82.   In addition, to the extent that the work completed inside SL7 was on the strata lot, it was is the owner’s responsibility to repair and maintain under the bylaws, unless the strata was negligent (see Kantypowicz v. The Owners, Strata Plan NWS 3423, 2017 BCCRT 15, at paragraph 29 and Wright v. Strata Plan No. 205, 1996 CanLII 2460, affirmed 1998 CanlII 5823 (BCCA)). Progressive did not prove negligence on the part of the strata in respect of repair and maintenance obligations for the building’s electrical service.

83.   I allow Progressive’s claim to a limited extent and order that the strata pay Progressive $600, as a partial reimbursement for the owner’s payment of the April 23, 2018 invoice, within 30 days of this decision.

84.   During this dispute, Progressive argued that there had been no annual general meeting (AGM) of the strata in two years. While I was not asked to order an AGM or to determine if one had been occurring annually, I remind the parties of the SPA requirement that an AGM be held not later than 2 months after the fiscal year end.

85.   Progressive argued that because the strata failed to prove a section 34.1 SPA hearing, the strata was in a “default position” and was therefore liable. I do not agree. The CRT rules do not define a default in this way. However, had a hearing been provided, the issue could potentially have been resolved sooner.

TRIBUNAL FEES, EXPENSES AND INTEREST

86.   Under section 49 of the Act, and the tribunal rules, the tribunal will generally order an unsuccessful party to reimburse a successful party for tribunal fees and reasonable dispute-related expenses. While Progressive succeeded only in part, I have noted the strata’s refusal to provide a section 34.1 hearing. I therefore find it appropriate to order the strata to reimburse Progressive for its full tribunal fees of $225. Progressive did not prove a claim for dispute-related expenses and so I make no order for them.


 

87.   The Court Order Interest Act (COIA) applies to the tribunal. The applicant is entitled to pre-judgement interest on the $600 from the date of payment of the invoice, September 26, 2018, to the date of this decision. I calculate the pre-judgement interest to be $4.20.

DECISION AND ORDERS

88.   I order that, within 30 days of this decision, the strata pay Progressive a total of $829.20, broken down as:

a.     $600, for the portion of the April 23, 2018 invoice that was completed at the strata’s instruction, for common property repair diagnostics.

b.    $225 in tribunal fees, and

c.    $4.20 in pre-judgement interest under the COIA.

89.    The applicant Progressive is also entitled to post judgement interest under the COIA, as applicable.

90.   Under section 57 of the Act, a party can enforce this final tribunal decision by filing, in the Supreme Court of British Columbia, a validated copy of the order which is attached to this decision. The order can only be filed if, among other things, the time for an appeal under section 123.1 of the Act has expired and leave to appeal has not been sought or consented to.

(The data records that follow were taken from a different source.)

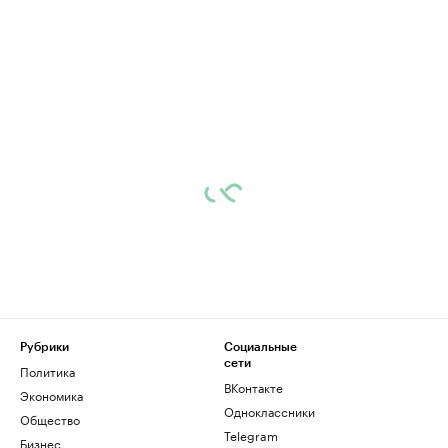
Рубрики
Социальные
сети
Политика
ВКонтакте
Экономика
Одноклассники
Общество
Telegram
Бизнес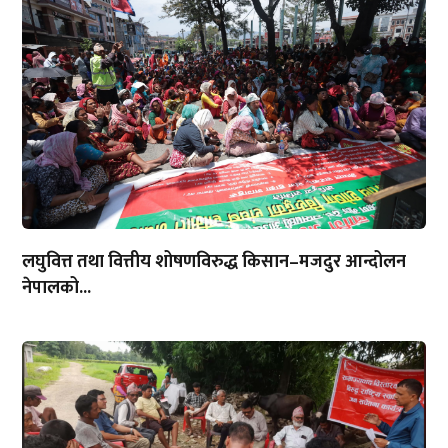
लघुवित्त तथा वित्तीय शोषणविरुद्ध किसान–मजदुर आन्दोलन
नेपालको...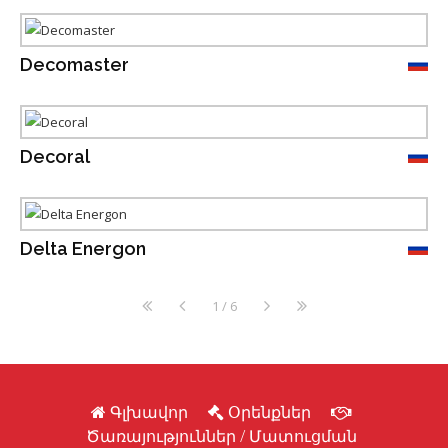
Decomaster
Decoral
Delta Energon
1 / 6
Գլխավոր
Օրենքներ
Ծառայություններ / Մատուցման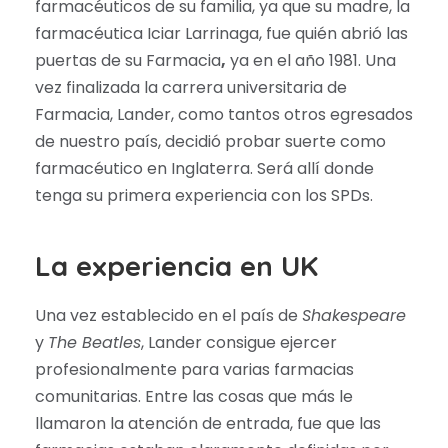
farmacéuticos de su familia, ya que su madre, la
farmacéutica Iciar Larrinaga, fue quién abrió las
puertas de su Farmacia
,
ya en el año 1981. Una
vez finalizada la carrera universitaria de
Farmacia, Lander, como tantos otros egresados
de nuestro país, decidió probar suerte como
farmacéutico en Inglaterra. Será allí donde
tenga su primera experiencia con los SPDs.
La experiencia en UK
Una vez establecido en el país de
Shakespeare
y
The Beatles
, Lander consigue ejercer
profesionalmente para varias farmacias
comunitarias. Entre las cosas que más le
llamaron la atención de entrada, fue que las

Once filed, a tribunal order has the same force and effect as an order of the Supreme Court of British Columbia.

91.   Orders for financial compensation or the return of personal property can also be enforced through the Provincial Court of British Columbia. However, the principal amount or the value of the personal property must be within the Provincial Court of British Columbia’s monetary limit for claims under the Small Claims Act (currently $35,000). Under section 58 of the Act, the Applicant can enforce this final decision by filing in the Provincial Court of British Columbia a validated copy of the order which is attached to this decision. The order can only be filed if, among other things, the time for an appeal under section 123.1 of the Act has expired and leave to appeal has not been sought or consented to. Once filed, a tribunal order has the same force and effect as an order of the Provincial Court of British Columbia.